I'll be direct: when I first started using ChatGPT for coding, I was doing everything wrong. I was asking it to write entire functions, copying and pasting without checking, and ending up with code that "worked" but that I didn't understand. That's the worst way to use AI.
Since then, I've developed a workflow that genuinely lets me code faster — while remaining in control of my code. Here's how.
What ChatGPT Does Really Well (and How I Use It)
1. Boilerplate generation
Repetitive code — migrations, seeders, basic unit tests, config files — that's where AI shines. These tasks are tedious, standardized, and ChatGPT generates them correctly 90% of the time.
Prompt: "Generate a Laravel migration for a 'products' table with:
- id (auto-increment)
- name (string, max 255, required)
- slug (string, unique)
- price (decimal 10,2, default 0)
- stock (integer, default 0)
- category_id (foreignId, nullable)
- is_active (boolean, default true)
- published_at (timestamp, nullable)
Add appropriate indexes."
2. Debugging obscure error messages
An incomprehensible error at 11pm? I paste it into ChatGPT with the code context. In 70% of cases, the answer is right on the first try. In the remaining 30%, the answer points me in the right direction.
3. Writing unit tests
Tests — we all do too few of them. With ChatGPT, I provide the method to test and ask for PHPUnit tests. My test coverage has increased by 40% since I started using this approach systematically.
What ChatGPT Does Poorly: Traps to Avoid
It hallucinates functions that don't exist
ChatGPT sometimes invents methods, packages, APIs. Especially on recent technologies. All generated code must be verified.

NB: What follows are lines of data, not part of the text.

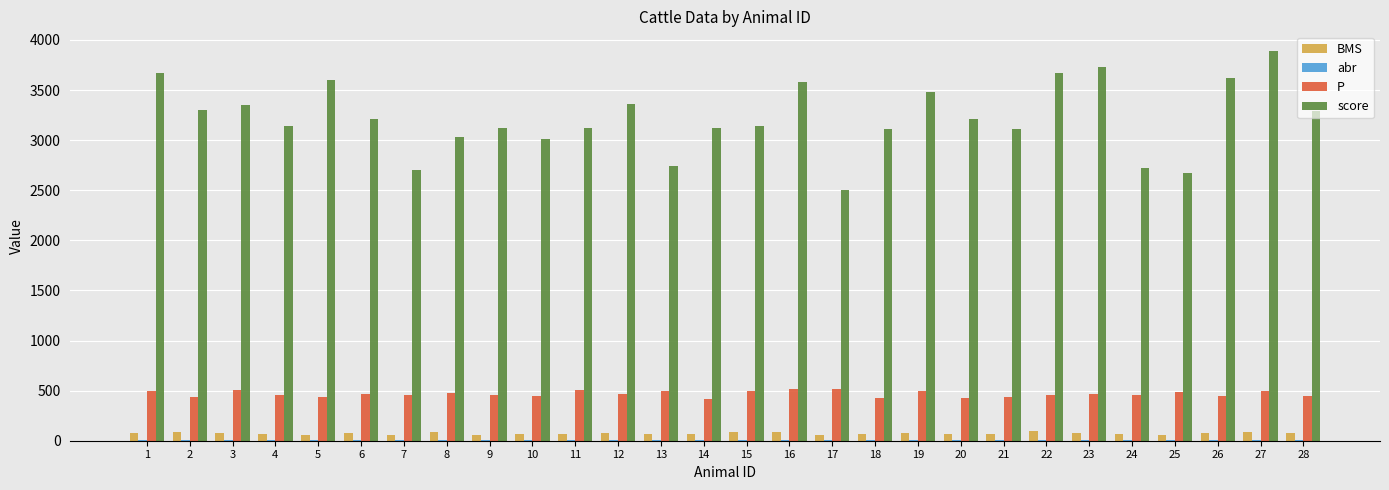

Is the value of P at 15 greater than the value of BMS at 3?

Yes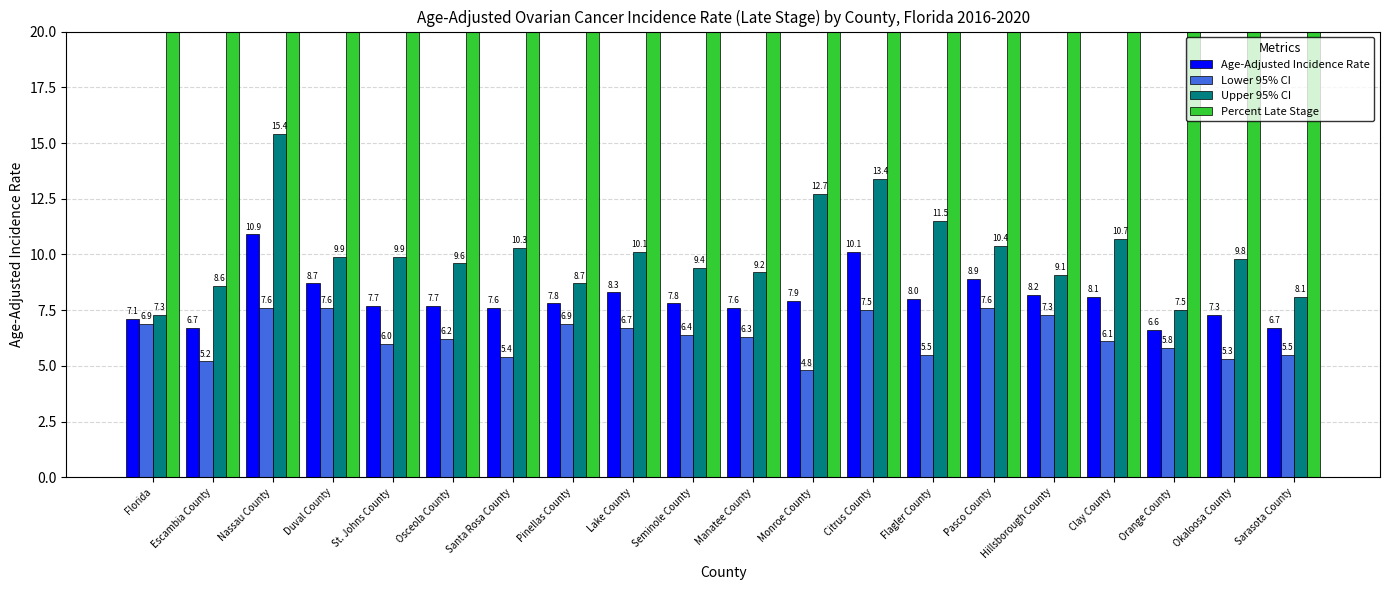

Between Pinellas County and Lake County, which series saw the biggest shift?

Upper 95% CI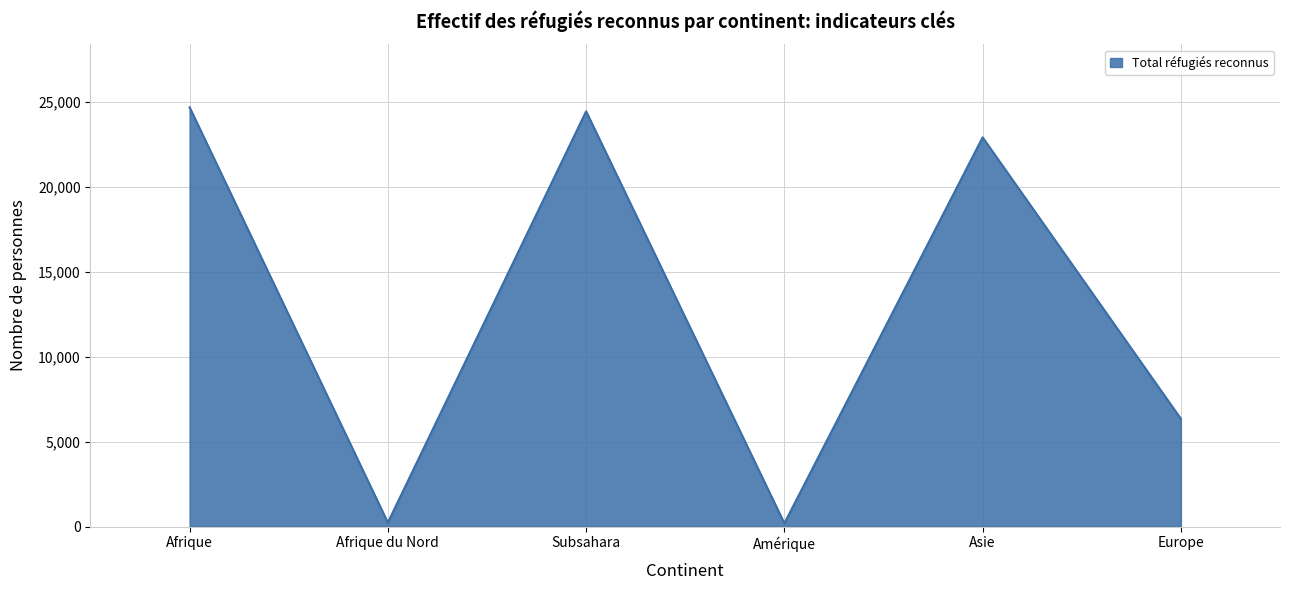

Where is the data nearest to the value 12446?

Europe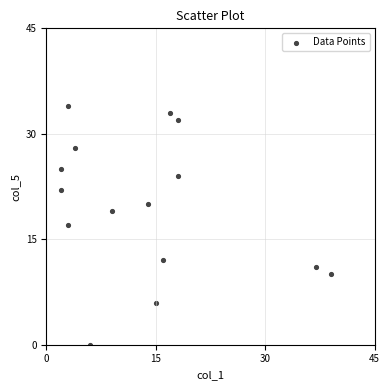

What is the range of Y values (max minus min)?

34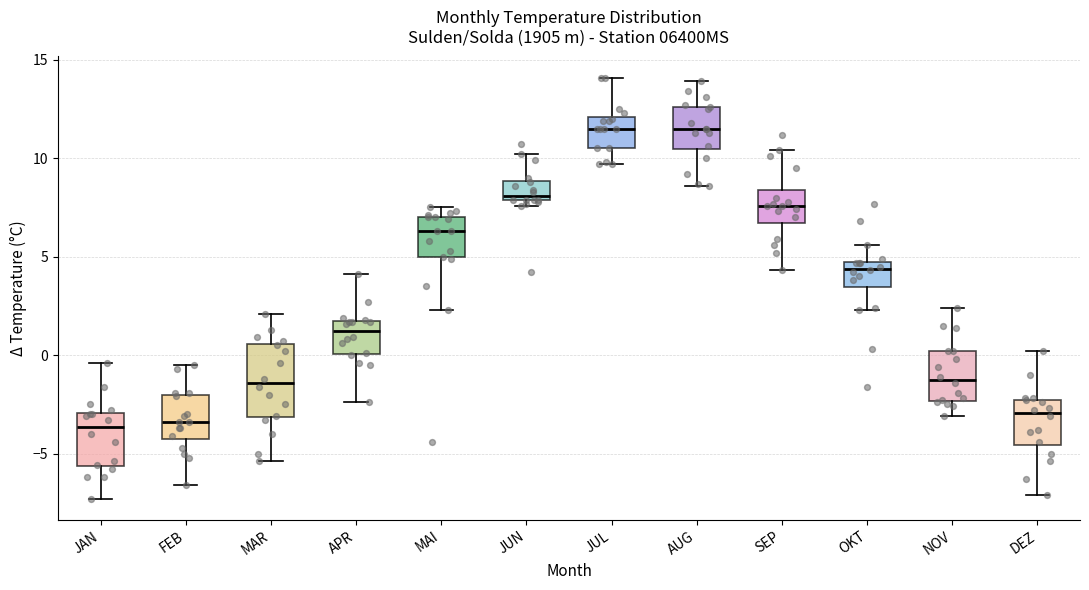

Reading left to right, read every box against the y-axis: the position of its median line, the range the box covers, and the ends of its whiskers. The values are not printed on the chart, so give them approximately, as read against the axis.

JAN: median -3.5, box -5.5 to -3.0, whiskers -7.5 to -0.5
FEB: median -3.5, box -4.0 to -2.0, whiskers -6.5 to -0.5
MAR: median -1.5, box -3.0 to 0.5, whiskers -5.5 to 2.0
APR: median 1.5 (just below the box's upper edge), box 0.0 to 1.5, whiskers -2.5 to 4.0
MAI: median 6.5, box 5.0 to 7.0, whiskers 2.5 to 7.5
JUN: median 8.0 (just above the box's lower edge), box 8.0 to 9.0, whiskers 7.5 to 10.0
JUL: median 11.5, box 10.5 to 12.0, whiskers 9.5 to 14.0
AUG: median 11.5, box 10.5 to 12.5, whiskers 8.5 to 14.0
SEP: median 7.5, box 6.5 to 8.5, whiskers 4.5 to 10.5
OKT: median 4.5, box 3.5 to 5.0, whiskers 2.5 to 5.5
NOV: median -1.0, box -2.5 to 0.0, whiskers -3.0 to 2.5
DEZ: median -3.0, box -4.5 to -2.5, whiskers -7.0 to 0.0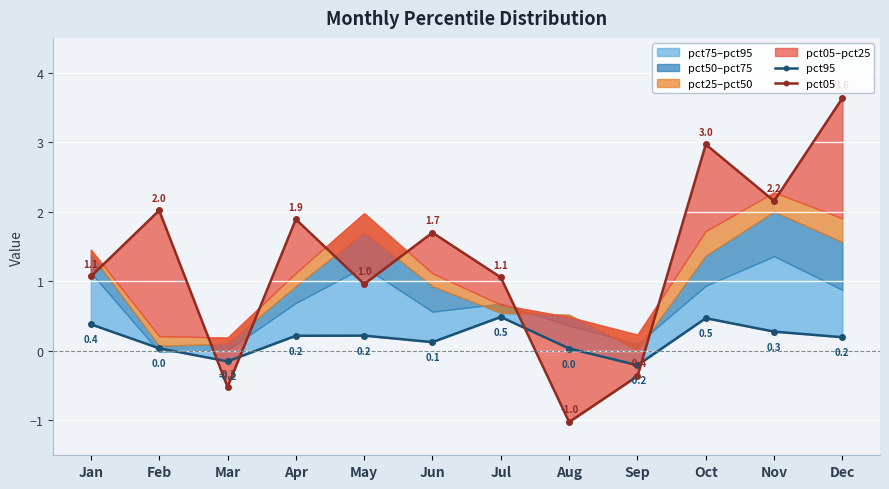

What is the difference between the second highest and minimum values in the pct95 series?

0.7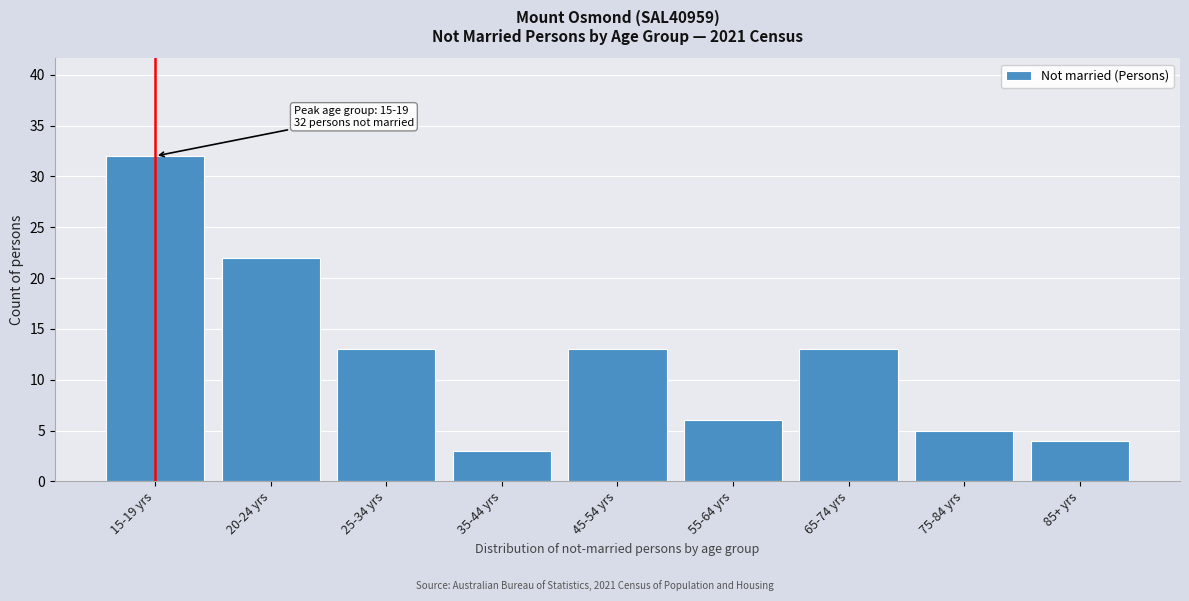

Reading left to right, extract all data points from this chart.

15-19 yrs=32	20-24 yrs=22	25-34 yrs=13	35-44 yrs=3	45-54 yrs=13	55-64 yrs=6	65-74 yrs=13	75-84 yrs=5	85+ yrs=4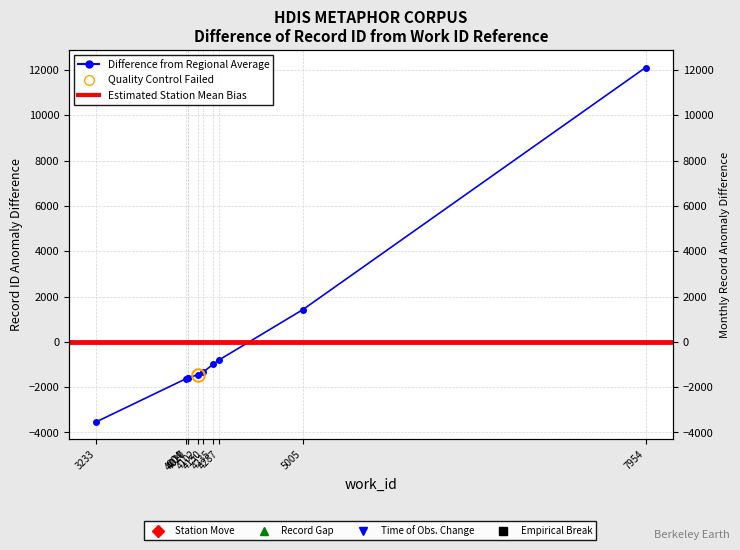

The value at 4235 is -322.1. True or false?

False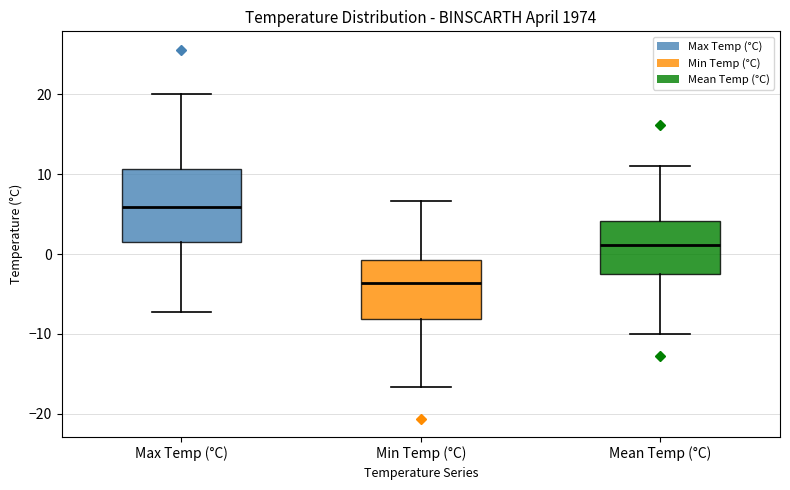

Comparing the boxes themselves (not the whiskers), which one is the tallest?

Max Temp (°C)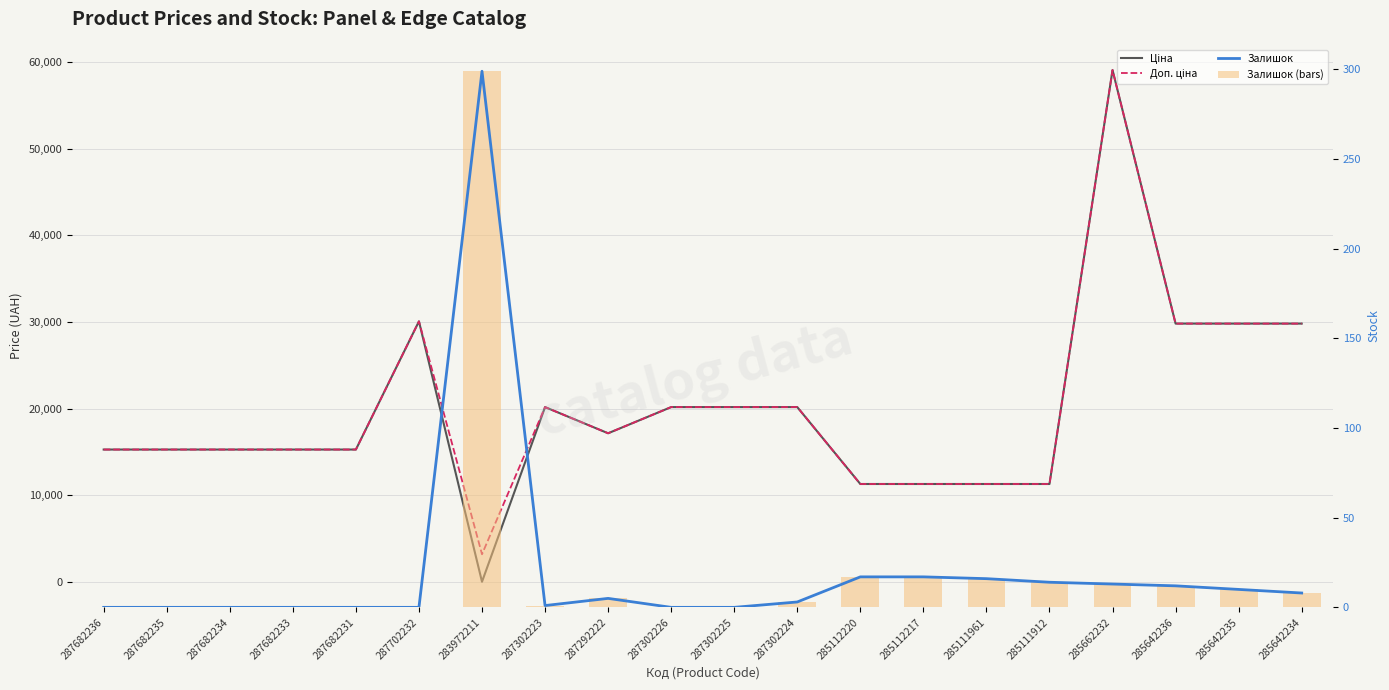

Does the chart contain stacked bars?

No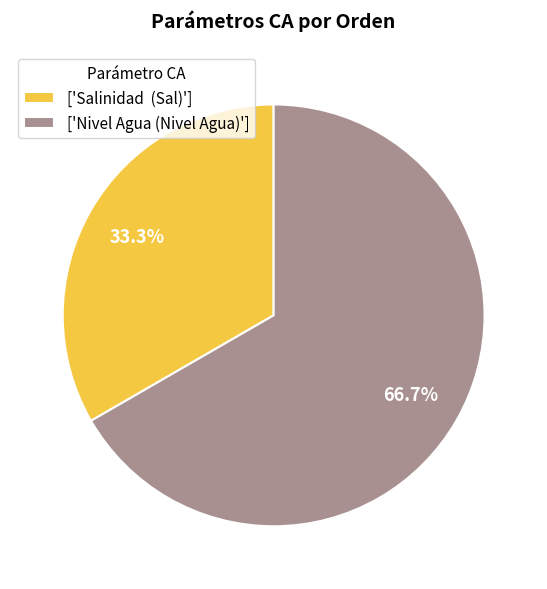

Rank the categories by value from lowest to highest.

['Salinidad (Sal)'], ['Nivel Agua (Nivel Agua)']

// ChatGPT suggested this Laravel "method" (it doesn't exist)
$users = User::whereActive()->paginate(20);
// The real implementation
$users = User::where('is_active', true)->paginate(20);
// or with a scope
$users = User::active()->paginate(20);
It doesn't know your codebase
ChatGPT generates generic code. It doesn't know you have a published() scope, a HasSlug trait, or that your UserController already does exactly what it's proposing. Without context, its suggestions are often redundant or incompatible.
Solution: Always copy the relevant context into your prompt. The more context you give it, the better it responds.
My Real 5-Step Workflow
- Describe the problem precisely — with context, constraints, and what I've already tried
- Read the entire response before copying anything
- Test in an isolated environment before integrating into the project
- Understand what I'm copying — if I can't explain it, I don't use it
- Document non-obvious solutions for my team (and myself in 6 months)
Prompts That Make All the Difference
- "Act as a senior Laravel developer. [...] Explain your reasoning."
- "Generate [X] following PSR-12 conventions and Laravel best practices."
- "Review this code and identify performance, security, and readability issues."
- "Give me 3 different approaches to solve [problem], with pros and cons of each."
Conclusion: AI Amplifies, It Doesn't Replace
ChatGPT is a tool. Like Git, like PHPStorm, like Stack Overflow. It amplifies your existing capabilities — it doesn't replace them. A beginner developer who uses ChatGPT is still a beginner producing generative code they don't understand. An experienced developer who uses it intelligently gains a real productivity multiplier.
The difference is the critical thinking you bring to every generated line.